Pendant que des centaines de milliers de personnes avançaient dans les rues de Paris et dans toute la France pour manifester contre les régimes spéciaux, la loi Pécresse, les réductions d’effectifs et défendre le pouvoir d’achat, les salaires, le chef de l’Etat s’est exprimé, mardi 20 novembre, devant le 100e congrès de l’Association des maires de France pour défendre ses réformes et pour inviter les salariés de la SNCF et de la RATP à mettre un terme à la grève.
Pour Nicolas Sarkozy, "il faut savoir terminer une grève lorsque s’ouvre le temps de la discussion". "La grande majorité des salariés de la RATP et de la SNCF et la quasi-totalité de ceux de GDF et d’EDF ont repris le travail. Désormais, l’esprit de négociation doit l’emporter sur l’esprit de confrontation. Ceux qui veulent travailler et qui sont de loin les plus nombreux doivent pouvoir le faire librement. Une petite minorité ne saurait imposer sa loi à une majorité, ni dans les services publics, ni dans les universités, ce qui est un comble", a-t-il déclaré.
Nicolas Sarkozy a promis, dans quelques jours, "d’autres initiatives pour répondre à l’angoissante question du pouvoir d’achat, de la croissance et de l’emploi".
Il a également déclaré que la loi Pecresse sur l’autonomie des universités serait maintenue. Il a cité cette réforme comme l’une de celles qu’il estime nécessaires pour la France.
"La France a besoin des réformes pour relever les défis que le monde lui impose (...) Que nul n’en doute. Ce qui doit être fait sera fait. Ce qui doit être accompli sera accompli.

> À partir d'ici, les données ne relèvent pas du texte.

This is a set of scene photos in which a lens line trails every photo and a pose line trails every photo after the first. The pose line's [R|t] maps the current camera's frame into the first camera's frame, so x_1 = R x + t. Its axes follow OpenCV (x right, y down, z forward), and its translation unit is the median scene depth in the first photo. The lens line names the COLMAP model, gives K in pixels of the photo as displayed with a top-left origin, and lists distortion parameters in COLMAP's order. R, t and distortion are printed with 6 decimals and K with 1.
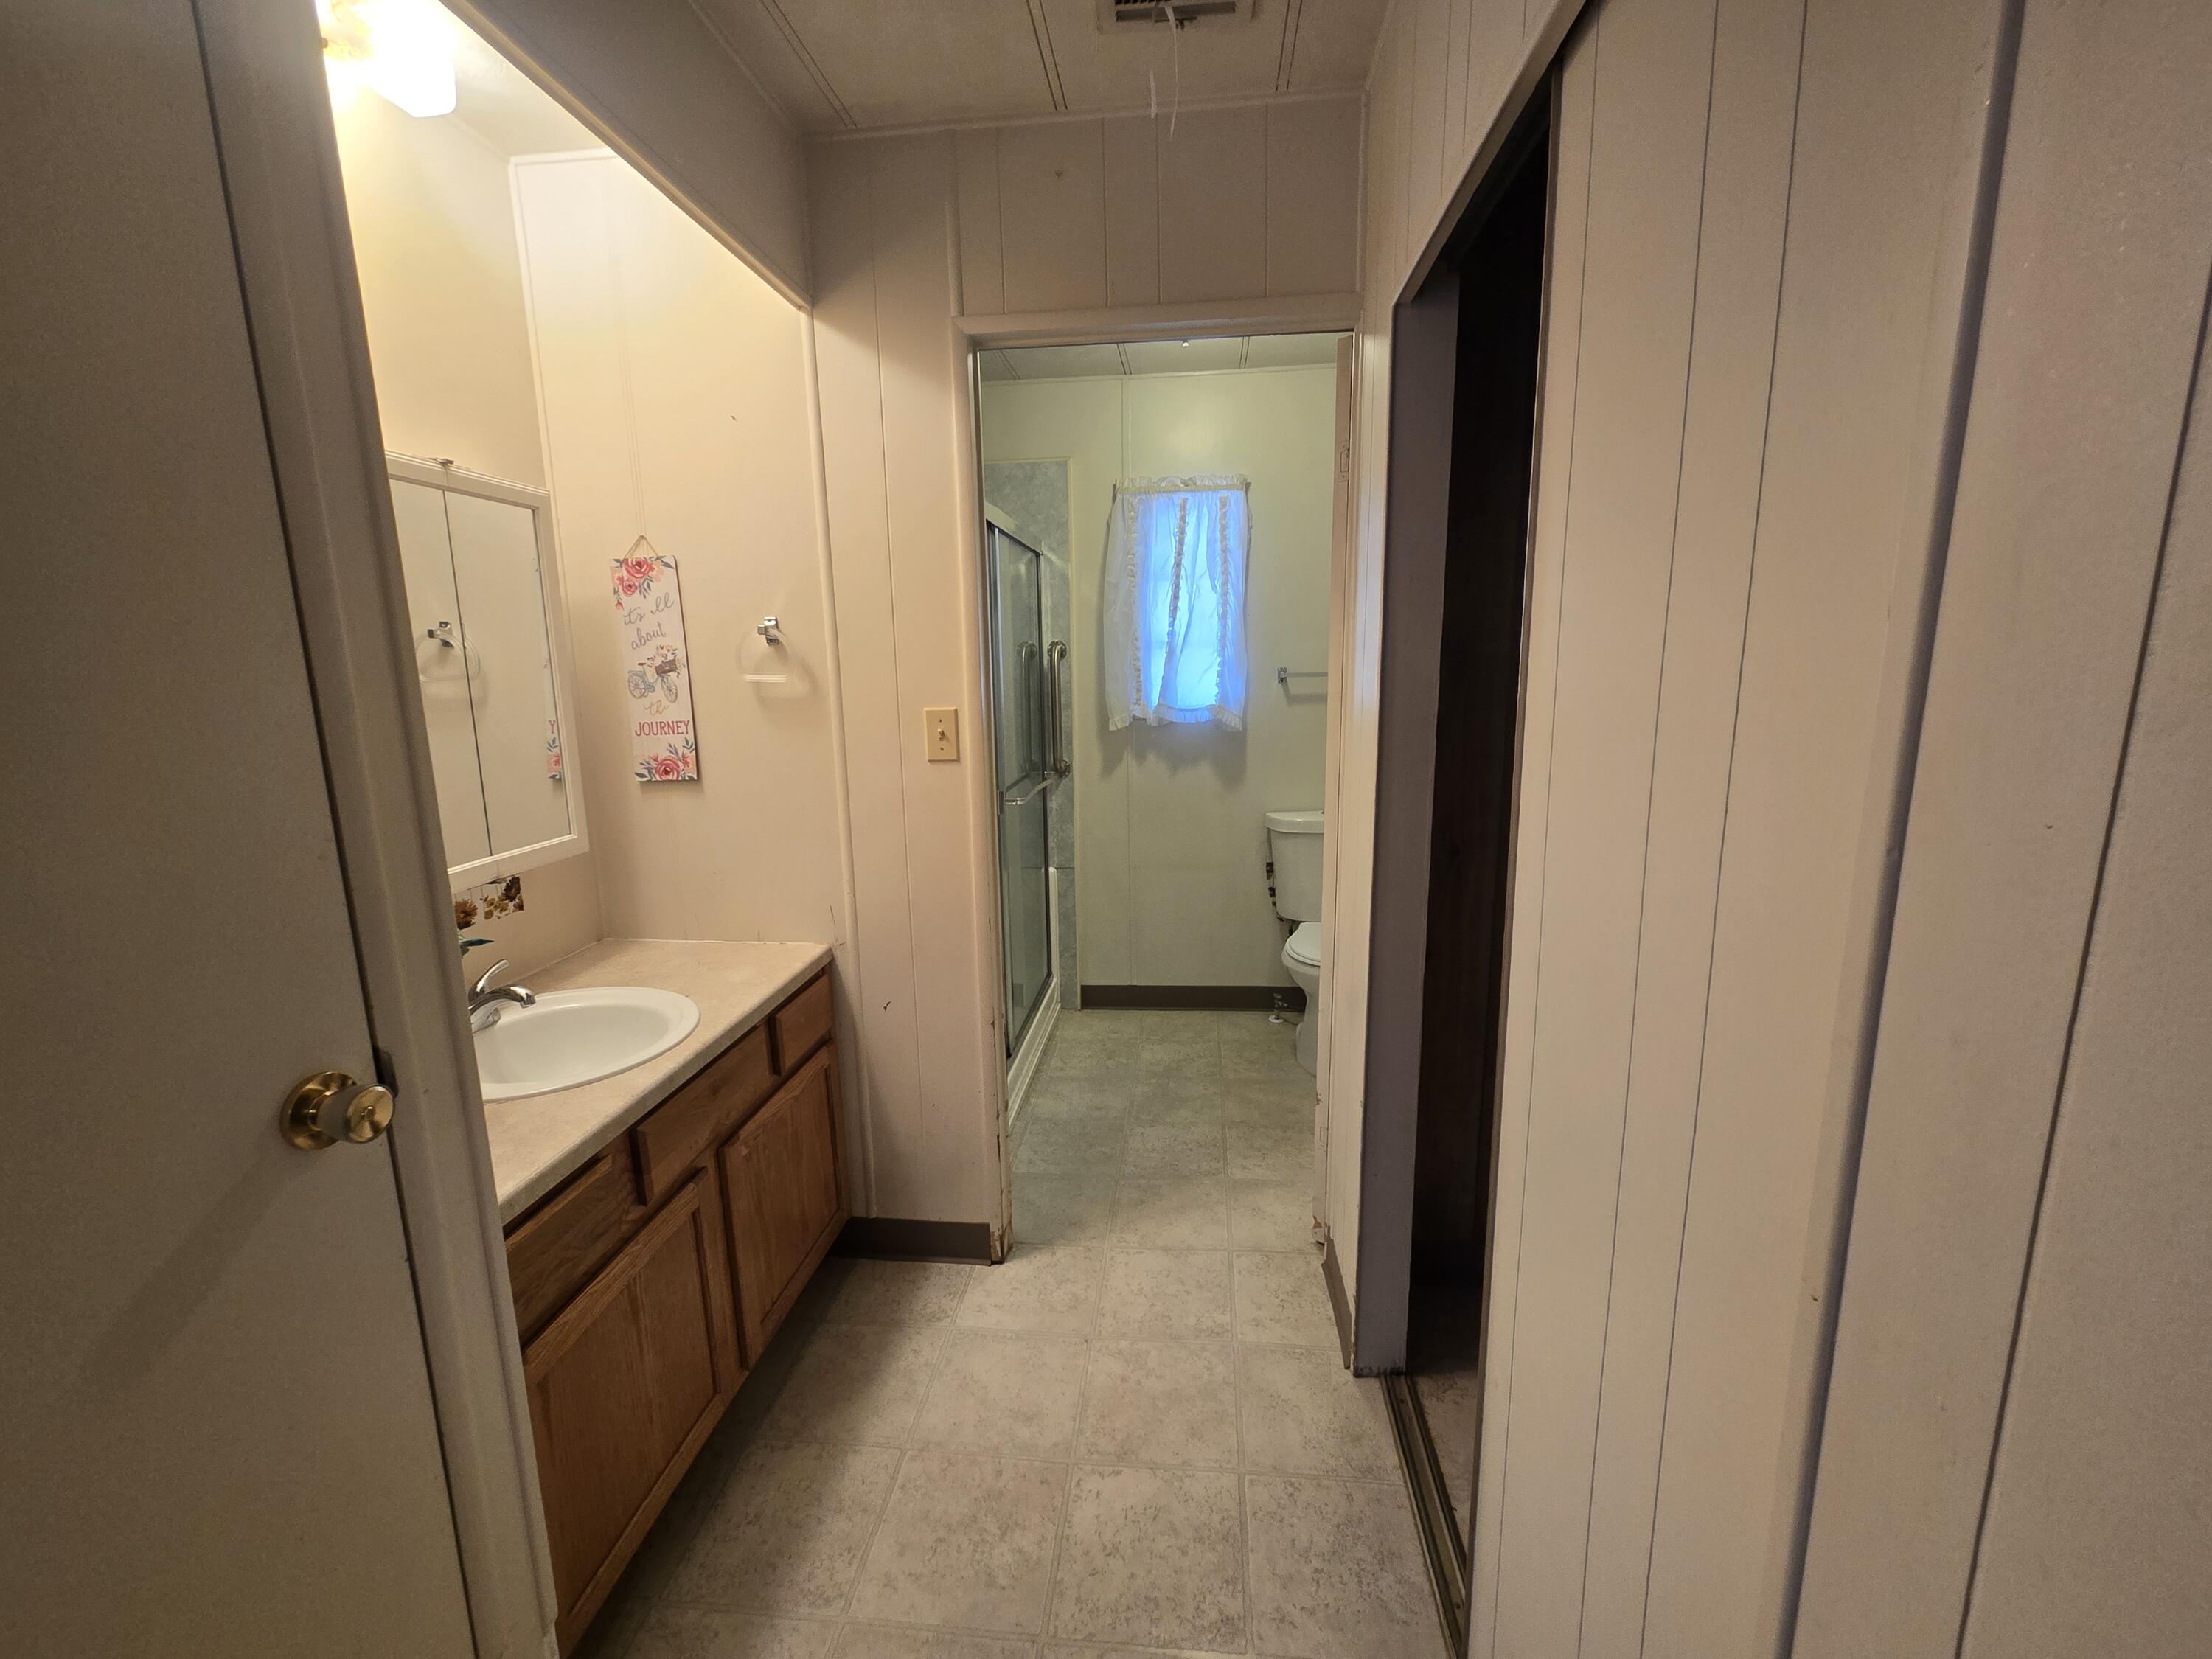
lens RADIAL K [[909.8, 0, 1099.6], [0, 909.8, 823.7], [0, 0, 1]] dist [-0.000206, 0.000480]
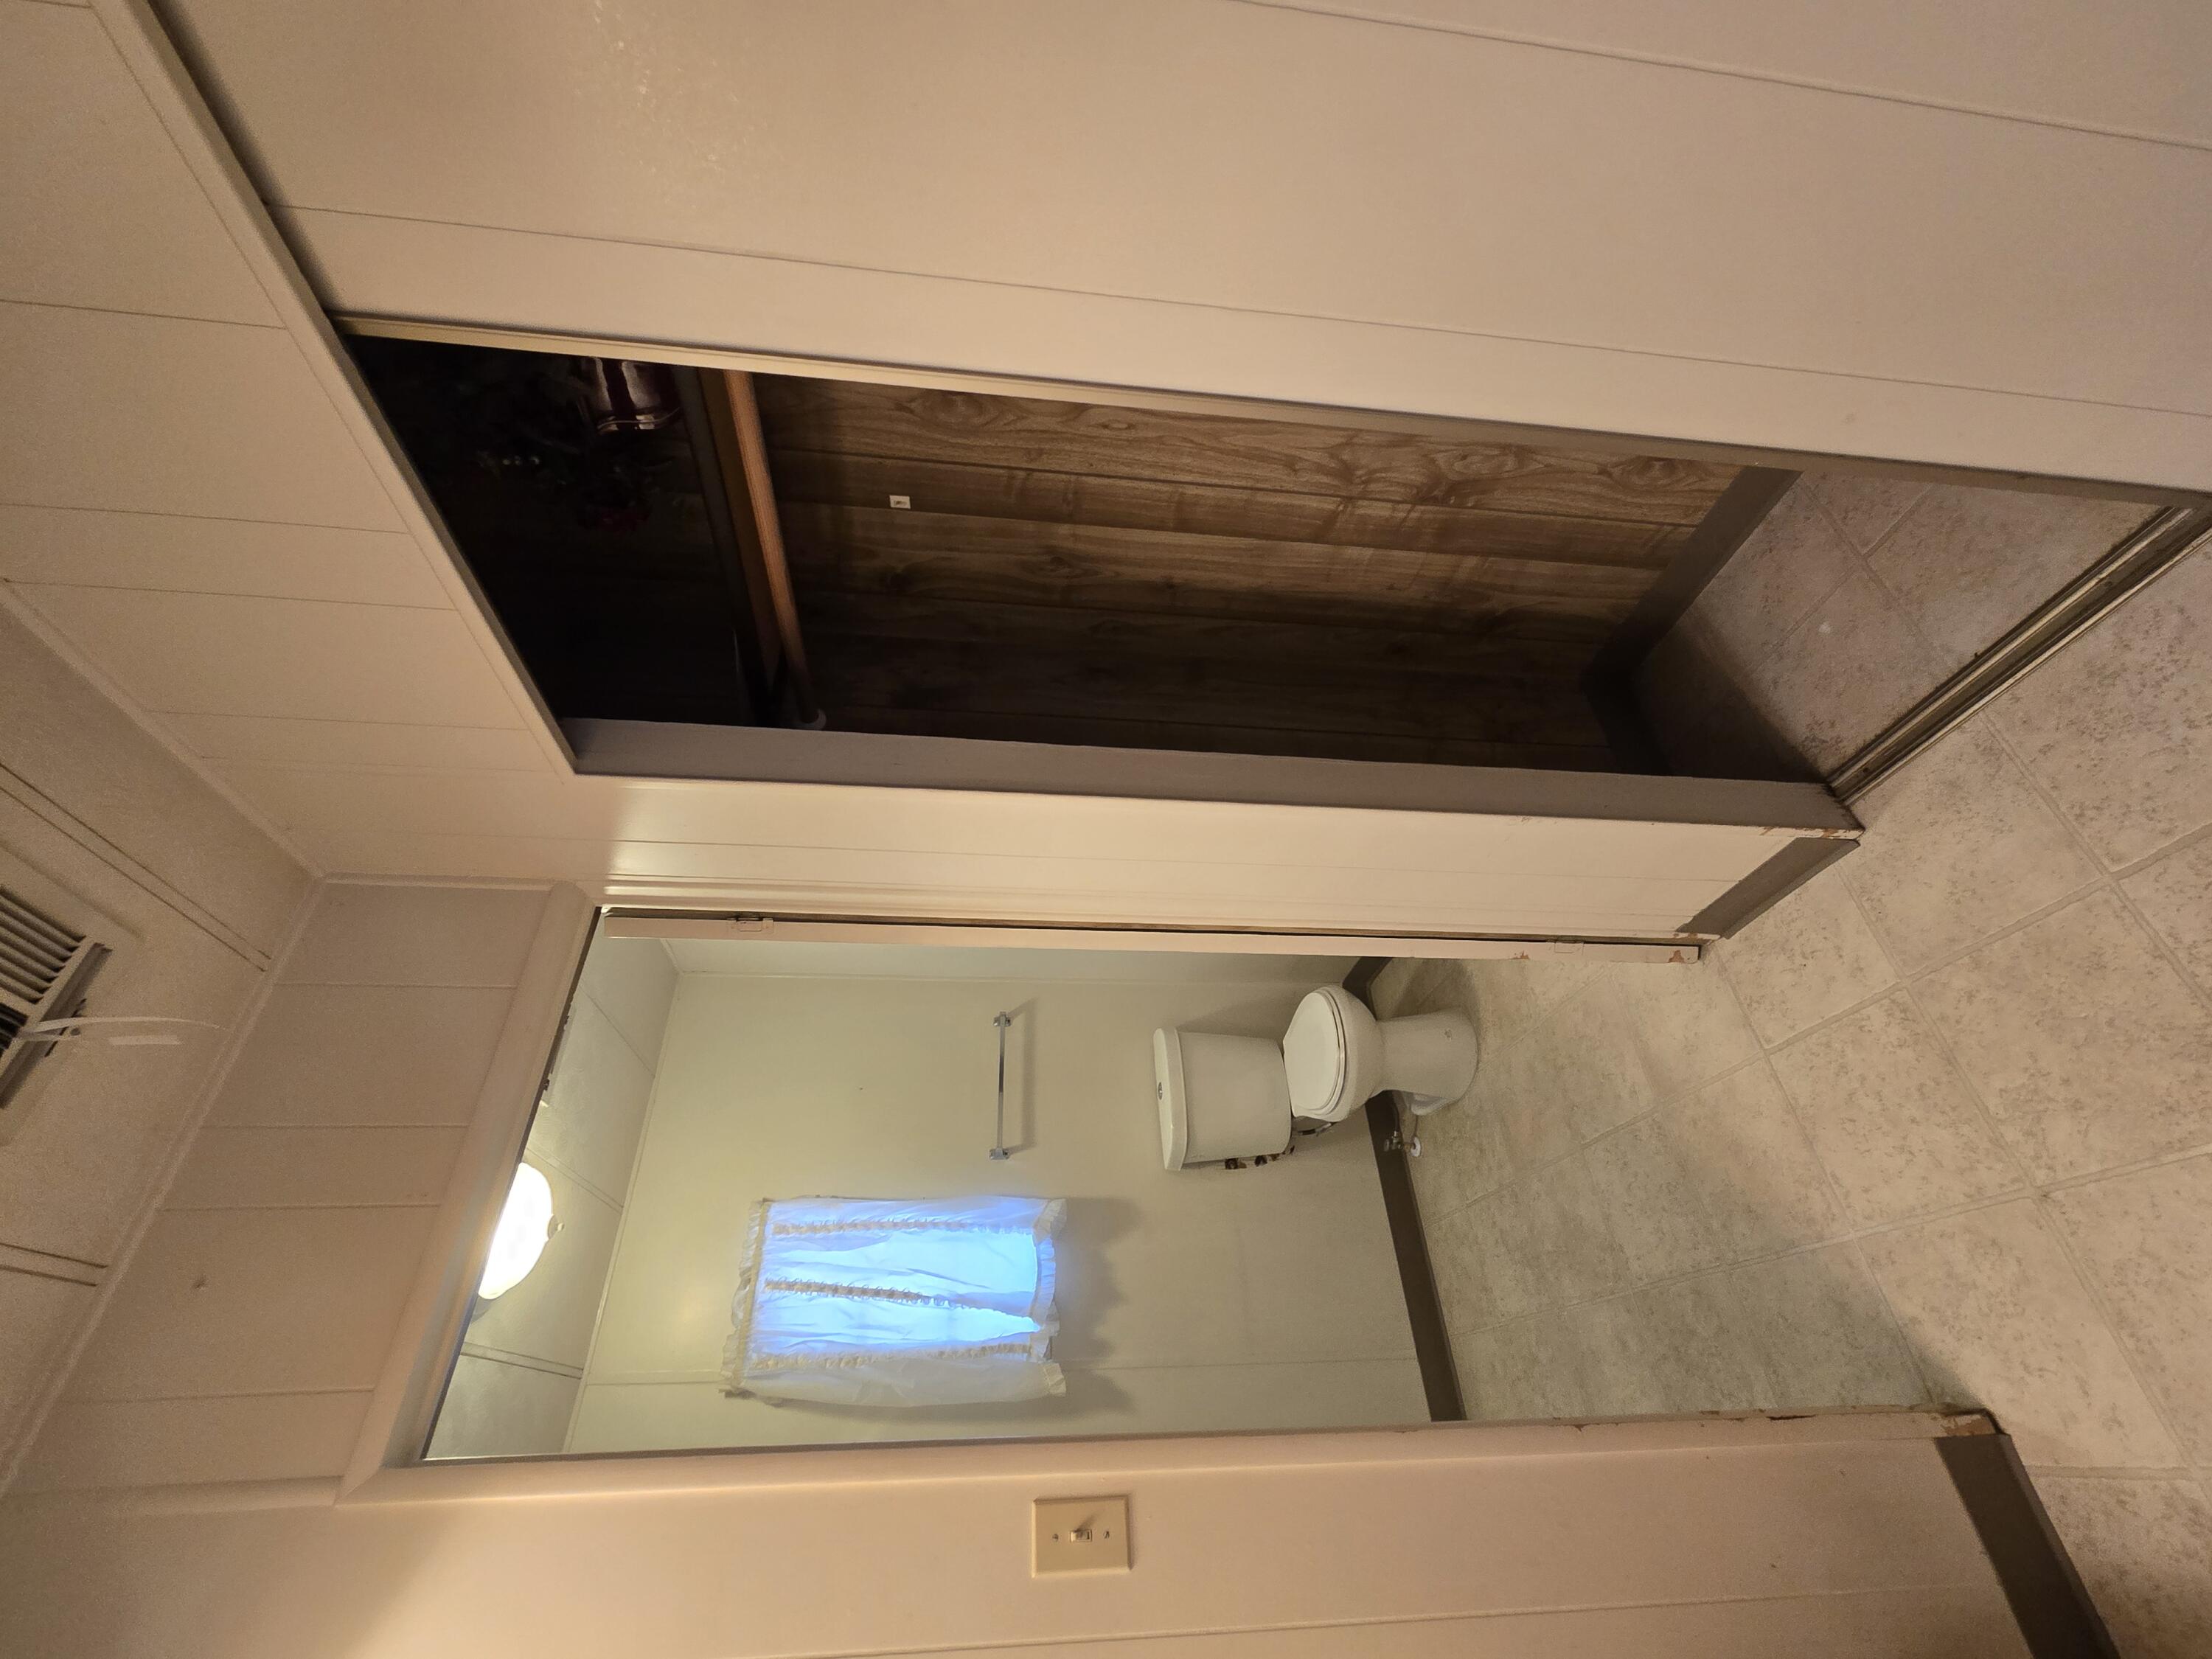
lens RADIAL K [[909.8, 0, 1099.6], [0, 909.8, 823.7], [0, 0, 1]] dist [-0.000206, 0.000480]
pose [[-0.027521, -0.754094, 0.656190, -0.138736], [0.997228, -0.066107, -0.034146, -0.026339], [0.069128, 0.653431, 0.753823, 0.205974]]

Les Français m’ont élu pour cela, je ne trahirai pas leur confiance. J’irai jusqu’au bout de mes engagements", a insisté le président.
On attend avec impatience l’issue dans les négociations qui s’ouvrent aujourd’hui sur les régimes spéciaux de retraite. Et biensûr le discours télévisé du Président, prévu jeudi ou vendredi, pour "rassurer" les français!